ESTABLISHMENT OF RATES - This act provides that, after January 1, 2009, insurance premium rates charged by insurance companies and other entities providing malpractice insurance to health care providers in Missouri which are no greater than 30% higher or lower than the published market rate will be presumed reasonable, and rates greater than 30% higher or lower will be presumed unreasonable. The act authorizes medical malpractice insurers to adjust insurance premium rates by scheduled rating or individual risk rating credits or debits (Section 383.404 and Section 383.405).

The act establishes a procedure by which medical malpractice insurers can make premium rate changes otherwise presumed unreasonable under Section 383.405 (greater than 30%), including: prior notice to the Director (60 days prior to the effective date of the proposed rate change); a hearing (within 30 days after receipt of the insurer’s notice); and an appeals process for the insurer if the Director determines the rate change to be unjustified.

The act requires the department to establish reporting standards for insurers to report base rates for health care provider classifications in categories determined to be actuarially appropriate. The department will create a database, available to the public, comparing base rates charged by insurers. The database may distinguish between rates for different types of coverage (Section 383.408).

The act requires the department to establish reporting standards for insurers or an advisory organization designated by the department to report annually on medical malpractice insurance premiums, losses, exposures, and other information the department requires for the purpose of compiling a rate-making database. The information collected will be used in assisting medical malpractice insurers in developing future rates and will be considered confidential. The department shall remove any information that identifies a particular insurer (Section 383.409).

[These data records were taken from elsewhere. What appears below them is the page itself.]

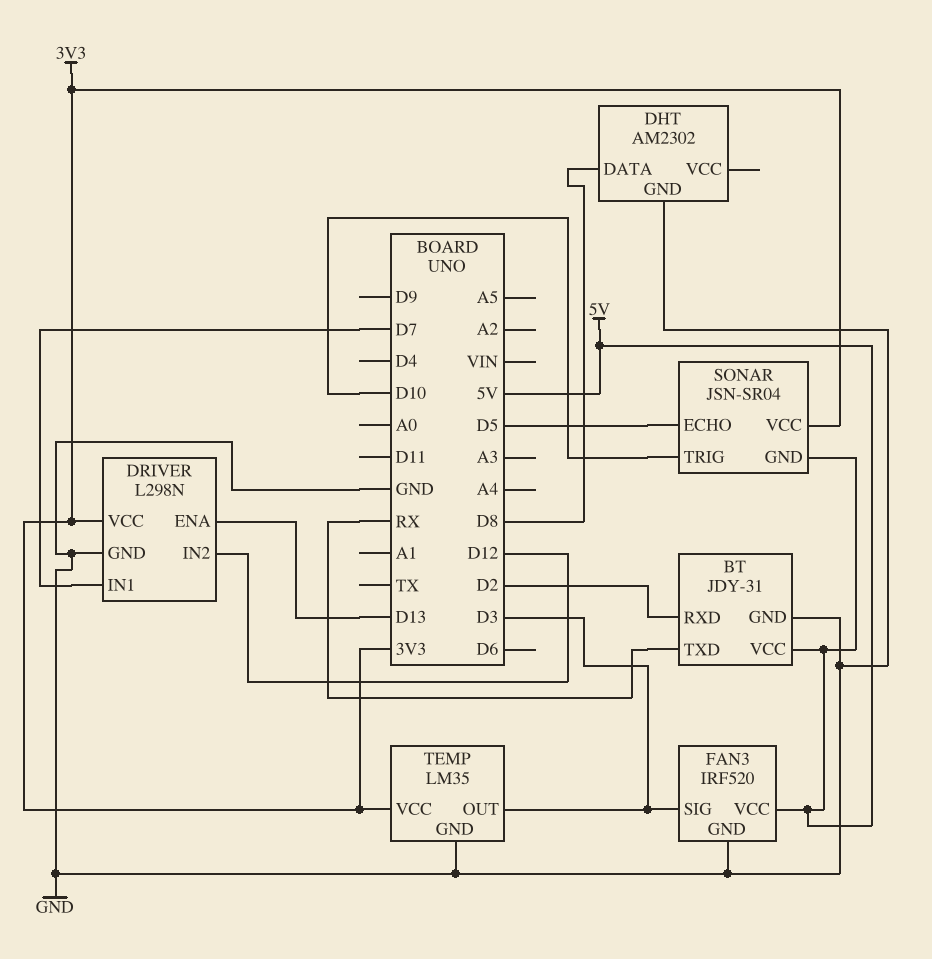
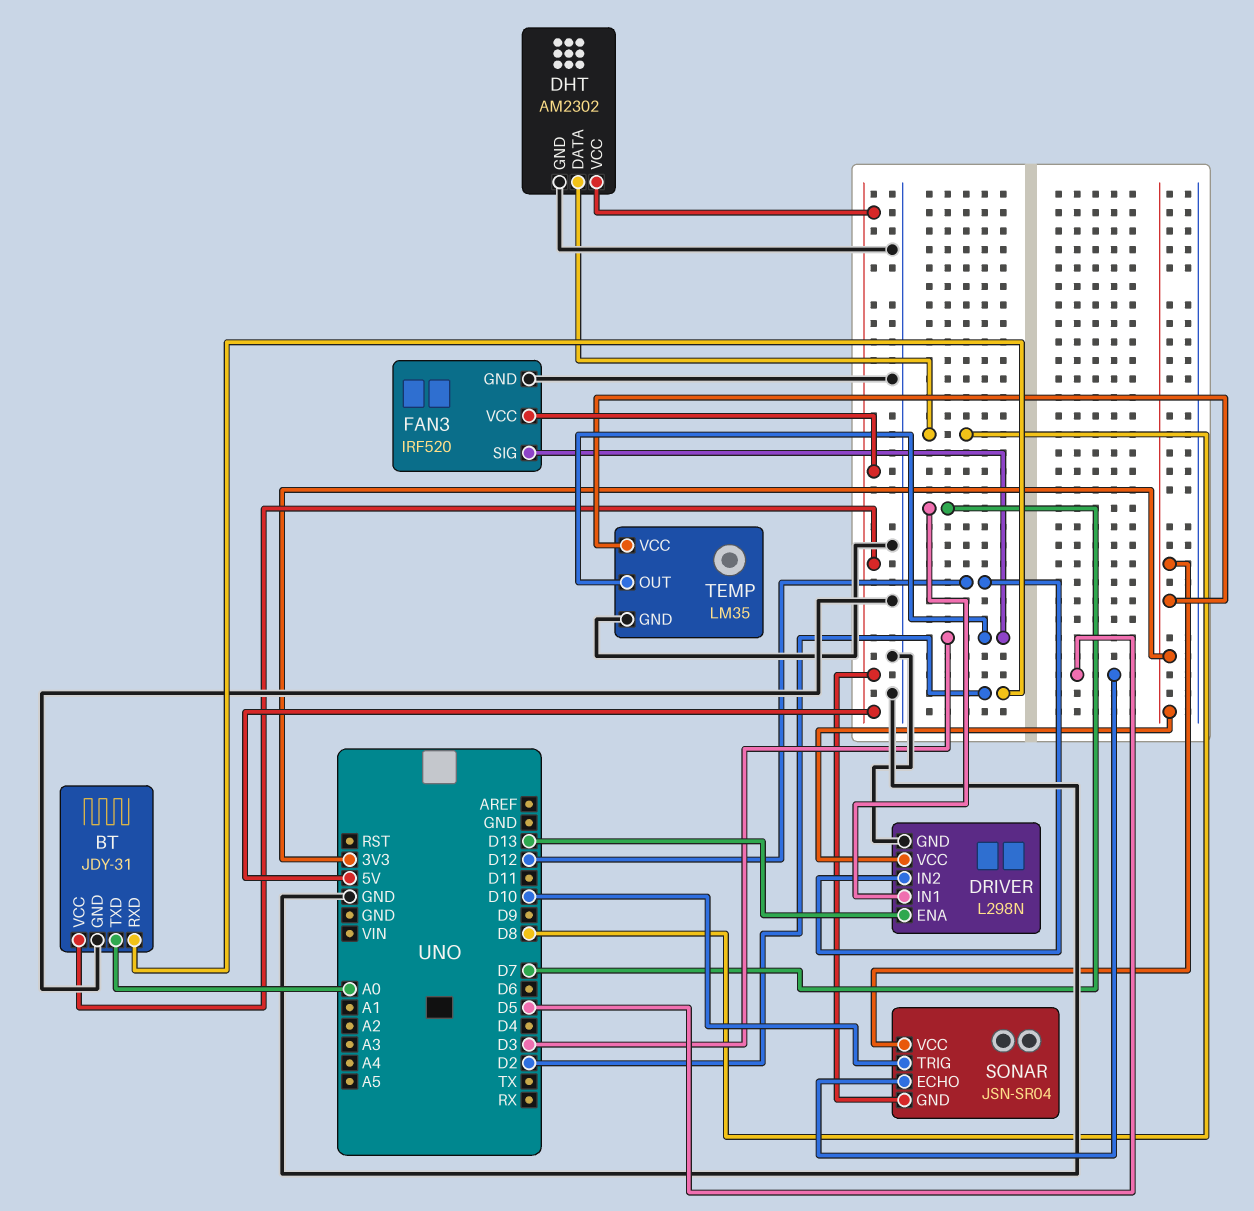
BT pin TXD: RX -> A0
DHT pin VCC: none -> 5V

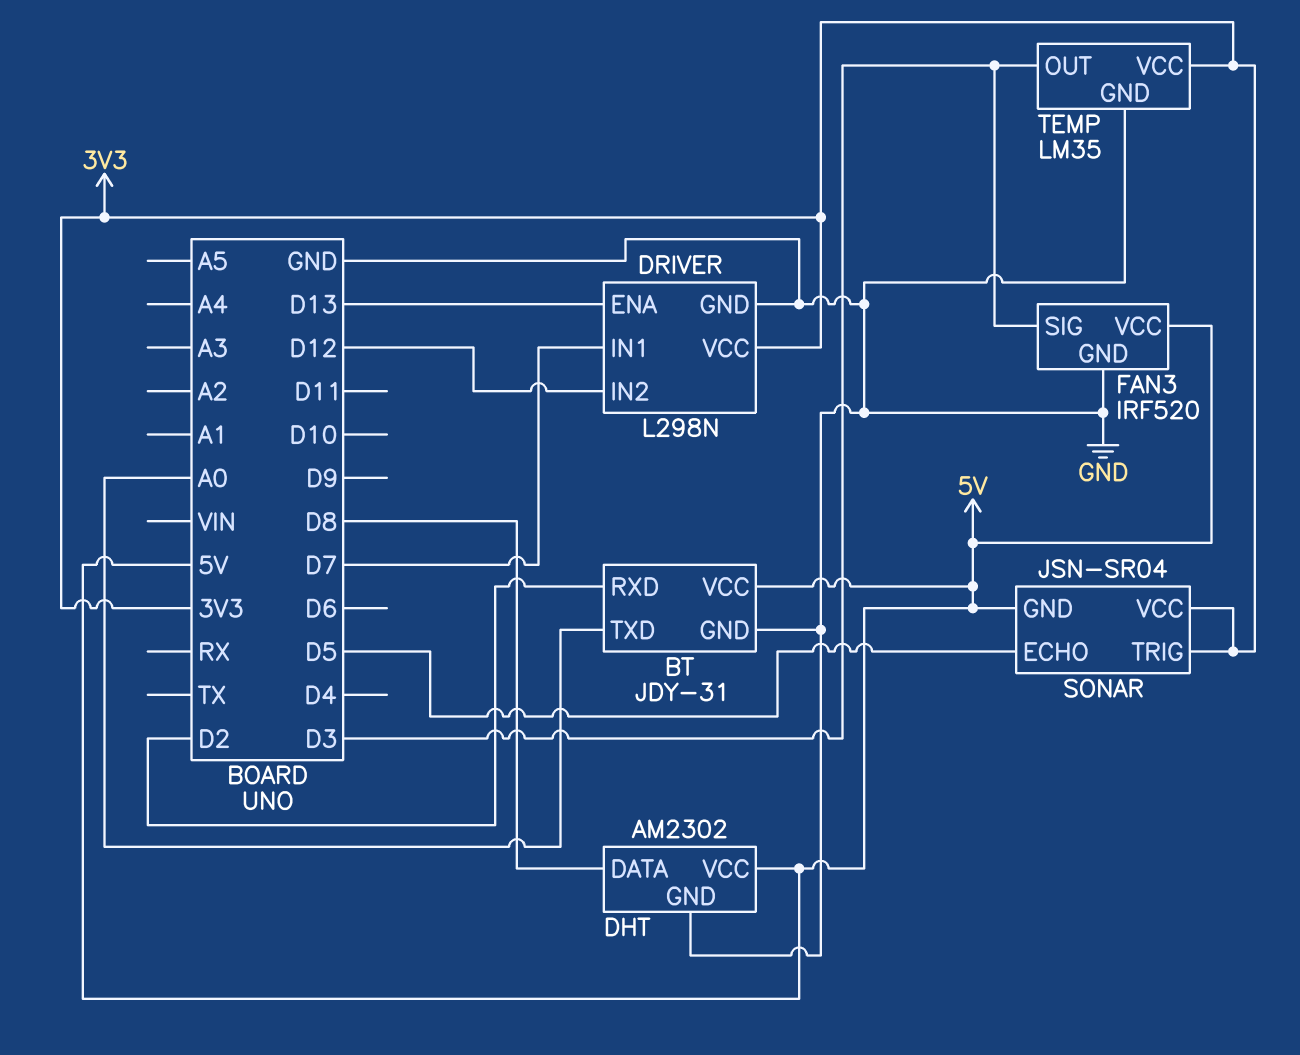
SONAR pin TRIG: D10 -> 3V3

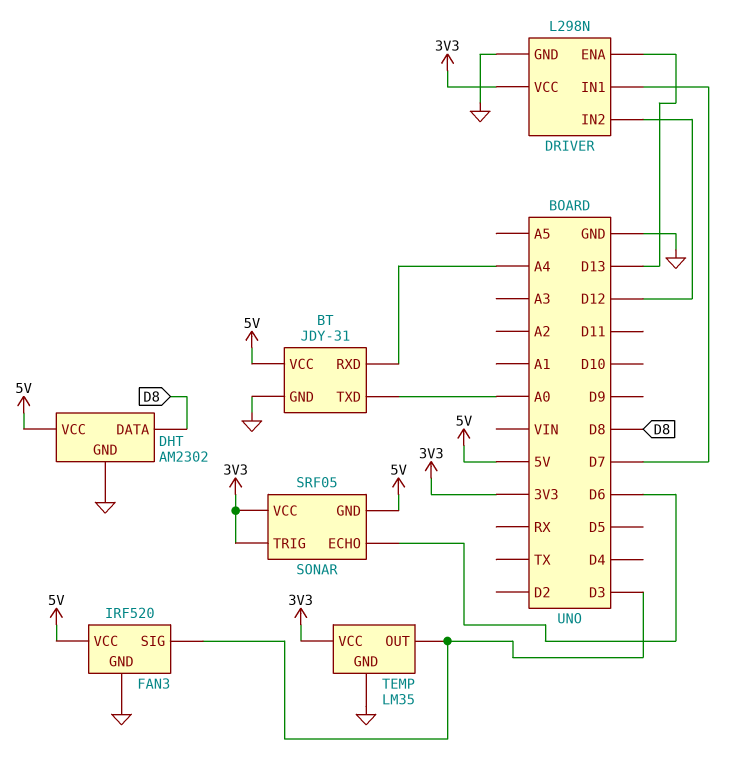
BT pin RXD: D2 -> A4
SONAR: JSN-SR04 -> SRF05
SONAR pin ECHO: D5 -> D6

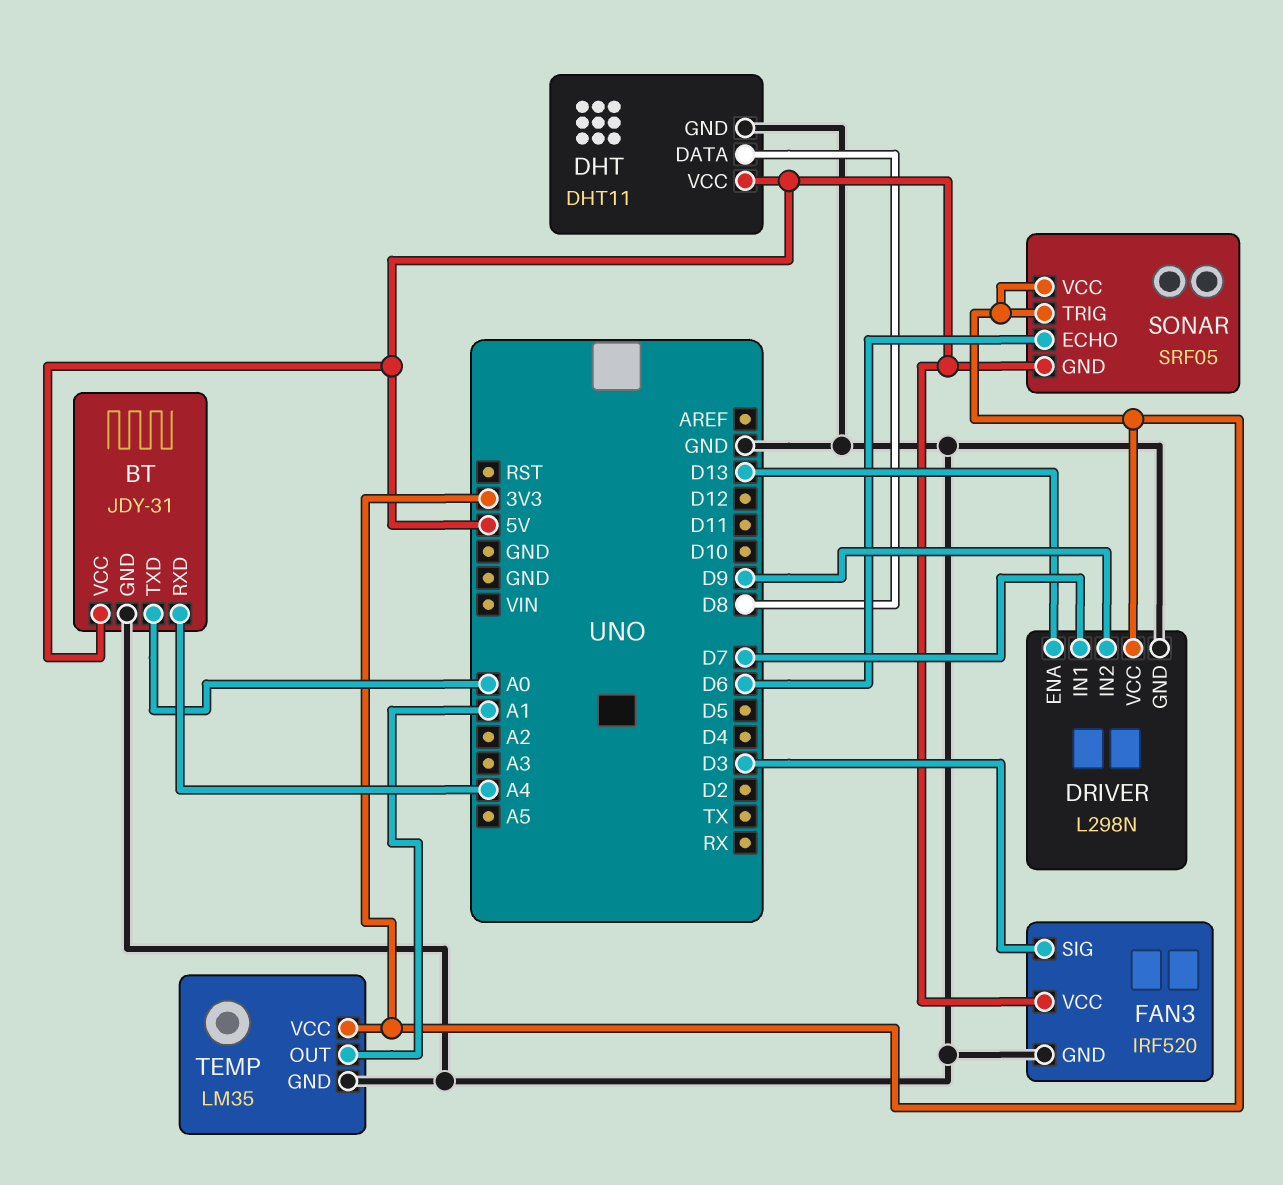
DHT: AM2302 -> DHT11
DRIVER pin IN2: D12 -> D9
TEMP pin OUT: D3 -> A1

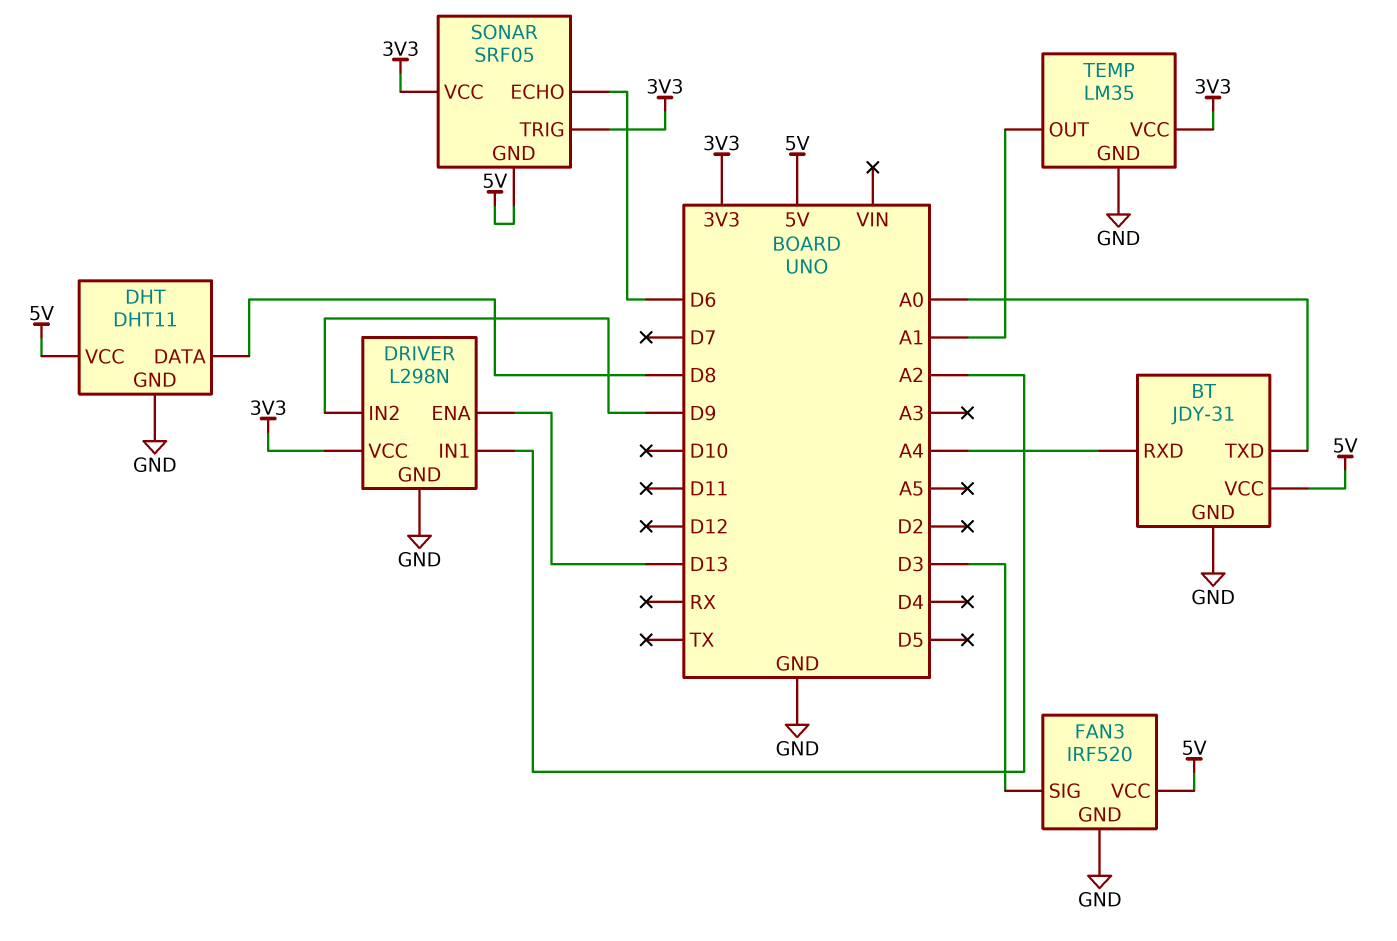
DRIVER pin IN1: D7 -> A2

PENALTIES - The act establishes penalties (not to exceed $500 per violation or $5,000 if determined to be a wilful violation) for violations of the act. The act also authorizes the director to suspend the license of any rating organization or insurer that fails to comply with the provisions of this act (Section 383.412).

DEFINITION OF CLAIM - The act requires the Department of Insurance to promulgate rules defining the term "claim" as it applies to claims made for medical malpractice (Section 383.430).

INSURANCE COMPANY INTERVENTION TO DETERMINE COVERAGE- Under this act, whenever a civil action is filed and an insurer may be obligated to provide a defense to such action or indemnity for any judgment rendered, the insurer shall have the right to intervene in such action and request the court to determine the extent of the it's coverage obligations, while reserving its rights with regard to providing coverage for the claims in the underlying civil action.

If an insurer does intervene, the court shall finally determine the extent of coverage before proceeding with the merits of the underlying action. The judgment of the trial court as to coverage shall be immediately appealable, notwithstanding issues relating to the underlying action remaining unresolved. When a judgment on the issues of coverage becomes final, the insurer shall be dismissed from the underlying action. If the insurer previously has undertaken the defense of the person named as a defendant in the underlying action and the final judgment on the coverage issues determines that it has no obligation to provide such defense, it may withdraw such defense (Section 507.091).

JOINT AND SEVERAL LIABILITY IN MEDICAL MALPRACTICE CLAIMS - Under this act, the principles of joint and several liability established in section 537.067 shall be applied (Section 38.230).